#### Data for this exercise ####

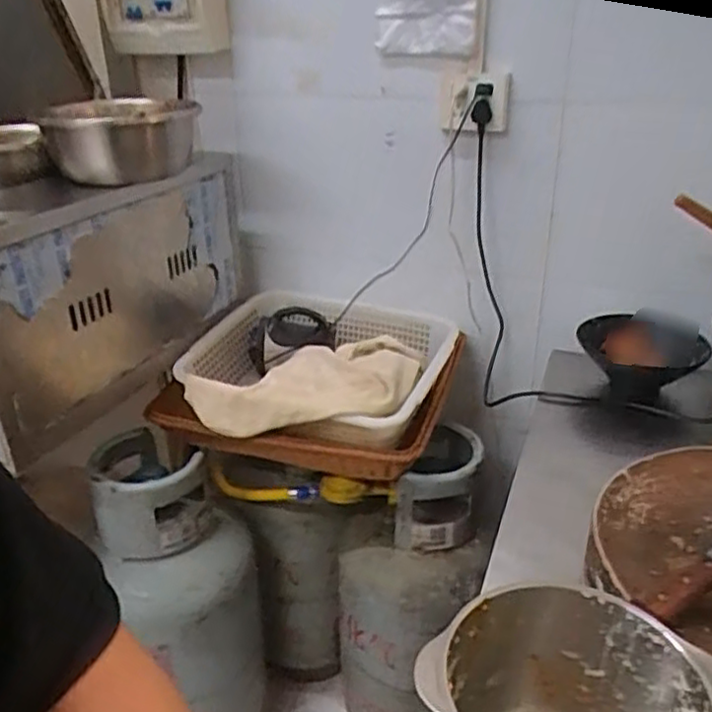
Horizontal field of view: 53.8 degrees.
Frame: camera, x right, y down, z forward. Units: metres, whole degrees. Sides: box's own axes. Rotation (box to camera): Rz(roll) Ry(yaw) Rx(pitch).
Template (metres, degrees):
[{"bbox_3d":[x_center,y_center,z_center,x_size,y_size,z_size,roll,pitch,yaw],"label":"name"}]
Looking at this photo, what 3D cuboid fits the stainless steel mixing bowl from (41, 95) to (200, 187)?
[{"bbox_3d":[-0.337,-0.318,1.042,0.206,0.098,0.173,-5,28,-5],"label":"stainless steel mixing bowl"}]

####

Directions for this task ▸
Exclude all images, then retype the records above without alteration.

Answer ▸
Horizontal field of view: 53.8 degrees.
Frame: camera, x right, y down, z forward. Units: metres, whole degrees. Sides: box's own axes. Rotation (box to camera): Rz(roll) Ry(yaw) Rx(pitch).
Template (metres, degrees):
[{"bbox_3d":[x_center,y_center,z_center,x_size,y_size,z_size,roll,pitch,yaw],"label":"name"}]
Looking at this photo, what 3D cuboid fits the stainless steel mixing bowl from (41, 95) to (200, 187)?
[{"bbox_3d":[-0.337,-0.318,1.042,0.206,0.098,0.173,-5,28,-5],"label":"stainless steel mixing bowl"}]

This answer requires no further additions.